Reducing meat consumption and using more efficient farming methods globally are essential to stave off irreversible damage to the environment, finds a study.
The research also found that the future increase in agricultural sustainability are likely to be driven by dietary shifts and increases in efficiency, rather than changes between food production systems.
Researchers, from the University of Minnesota in Minneapolis US, examined more than 740 production systems for more than 90 different types of food, to understand the links between diets, agricultural production practices and environmental degradation.

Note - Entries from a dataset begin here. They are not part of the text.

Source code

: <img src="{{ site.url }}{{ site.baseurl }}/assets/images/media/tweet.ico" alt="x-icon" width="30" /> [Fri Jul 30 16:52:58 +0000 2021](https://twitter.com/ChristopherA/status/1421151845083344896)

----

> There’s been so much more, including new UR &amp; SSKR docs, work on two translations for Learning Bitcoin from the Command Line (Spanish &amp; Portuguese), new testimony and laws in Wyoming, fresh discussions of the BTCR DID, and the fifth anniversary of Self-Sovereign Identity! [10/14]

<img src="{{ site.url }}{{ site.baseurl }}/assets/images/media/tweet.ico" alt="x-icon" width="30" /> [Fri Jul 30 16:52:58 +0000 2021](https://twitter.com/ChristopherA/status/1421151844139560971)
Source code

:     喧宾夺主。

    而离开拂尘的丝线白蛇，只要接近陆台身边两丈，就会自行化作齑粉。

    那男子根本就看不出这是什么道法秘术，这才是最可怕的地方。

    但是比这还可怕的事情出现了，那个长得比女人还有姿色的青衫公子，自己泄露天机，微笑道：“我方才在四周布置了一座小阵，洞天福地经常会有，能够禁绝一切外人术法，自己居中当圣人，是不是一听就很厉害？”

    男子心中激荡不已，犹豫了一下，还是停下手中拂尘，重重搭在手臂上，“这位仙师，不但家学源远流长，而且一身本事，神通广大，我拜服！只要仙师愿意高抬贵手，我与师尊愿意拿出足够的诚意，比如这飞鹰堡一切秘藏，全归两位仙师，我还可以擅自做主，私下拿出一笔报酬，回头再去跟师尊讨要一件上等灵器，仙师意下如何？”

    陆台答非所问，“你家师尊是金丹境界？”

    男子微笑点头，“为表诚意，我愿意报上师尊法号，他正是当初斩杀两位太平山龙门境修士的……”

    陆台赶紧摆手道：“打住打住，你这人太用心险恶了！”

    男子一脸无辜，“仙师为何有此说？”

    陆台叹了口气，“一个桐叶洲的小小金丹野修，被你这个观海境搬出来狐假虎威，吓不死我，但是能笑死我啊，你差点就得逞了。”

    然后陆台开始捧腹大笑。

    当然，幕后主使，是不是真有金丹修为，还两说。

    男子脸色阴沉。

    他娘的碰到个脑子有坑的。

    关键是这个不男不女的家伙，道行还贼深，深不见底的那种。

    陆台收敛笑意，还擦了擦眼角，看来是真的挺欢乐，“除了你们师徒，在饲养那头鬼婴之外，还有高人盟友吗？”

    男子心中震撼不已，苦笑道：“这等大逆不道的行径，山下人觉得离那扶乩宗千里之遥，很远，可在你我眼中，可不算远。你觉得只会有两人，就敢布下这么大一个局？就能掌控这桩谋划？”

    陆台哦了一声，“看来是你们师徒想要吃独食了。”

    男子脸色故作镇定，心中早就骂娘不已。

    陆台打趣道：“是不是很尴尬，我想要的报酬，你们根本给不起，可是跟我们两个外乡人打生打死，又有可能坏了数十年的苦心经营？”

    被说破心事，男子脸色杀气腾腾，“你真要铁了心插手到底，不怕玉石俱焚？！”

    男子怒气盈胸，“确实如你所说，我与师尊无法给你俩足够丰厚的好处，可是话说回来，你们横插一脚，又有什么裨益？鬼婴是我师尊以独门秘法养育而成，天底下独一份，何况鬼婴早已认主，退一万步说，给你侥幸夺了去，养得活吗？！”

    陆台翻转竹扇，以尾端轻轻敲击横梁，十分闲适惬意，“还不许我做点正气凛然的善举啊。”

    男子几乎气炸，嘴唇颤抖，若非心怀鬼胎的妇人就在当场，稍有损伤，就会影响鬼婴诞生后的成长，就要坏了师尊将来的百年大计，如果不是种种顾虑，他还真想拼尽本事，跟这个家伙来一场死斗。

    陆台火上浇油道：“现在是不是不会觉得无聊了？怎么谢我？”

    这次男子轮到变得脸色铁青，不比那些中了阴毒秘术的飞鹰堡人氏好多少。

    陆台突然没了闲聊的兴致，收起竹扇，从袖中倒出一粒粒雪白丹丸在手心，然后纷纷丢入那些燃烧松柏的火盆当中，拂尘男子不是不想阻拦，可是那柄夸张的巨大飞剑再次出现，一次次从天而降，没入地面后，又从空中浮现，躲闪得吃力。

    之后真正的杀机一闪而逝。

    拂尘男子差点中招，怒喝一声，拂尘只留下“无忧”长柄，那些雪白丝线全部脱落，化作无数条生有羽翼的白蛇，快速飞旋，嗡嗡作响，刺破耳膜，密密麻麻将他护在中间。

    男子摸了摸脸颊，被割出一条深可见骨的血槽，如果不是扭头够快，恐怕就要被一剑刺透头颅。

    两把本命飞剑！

Lead author Dr Michael Clark said, "If we want to reduce the environmental impact of agriculture, but still provide a secure food supply for a growing global population, it is essential to understand how these things are linked."
Using life cycle assessments, which detail the input, output and environmental impact of a food production system, the researchers analysed the comparative environmental impacts of different food production systems.
The impacts they studied covered levels of land use, greenhouse gas emissions (GHGs), fossil fuel energy use, eutrophication (nutrient runoff) and acidification potential.
Dr Clark added, "Although high agricultural efficiency consistently correlated with lower environmental impacts, the detailed picture we found was extremely mixed. While organic systems used less energy, they had higher land use, did not offer benefits in GHGs and tended to have higher eutrophication and acidification potential per unit of food produced. Grass-fed beef, meanwhile, tended to require more land and emit more GHGs than grain-fed beef."
Instead, they suggest that combining the benefits of different production systems, for example organic's reduced reliance on chemicals with the high yields of conventional systems, would result in a more sustainable agricultural system.
Dr Clark said, "Interestingly, we also found that a shift away from ruminant meats like beef - which have impacts three to 10 times greater than other animal-based foods - towards nutritionally similar foods like pork, poultry or fish would have significant benefits, both for the environment and for human health."
"Larger dietary shifts, such as global adoption of low-meat or vegetarian diets, would offer even larger benefits to environmental sustainability and human health."
Co-author Prof David Tilman said: "It's essential we take action through policy and education to increase public adoption of low-impact and healthy foods, as well the adoption of low impact, high efficiency agricultural production systems.
The research is published in the journal of Environmental Research Letters.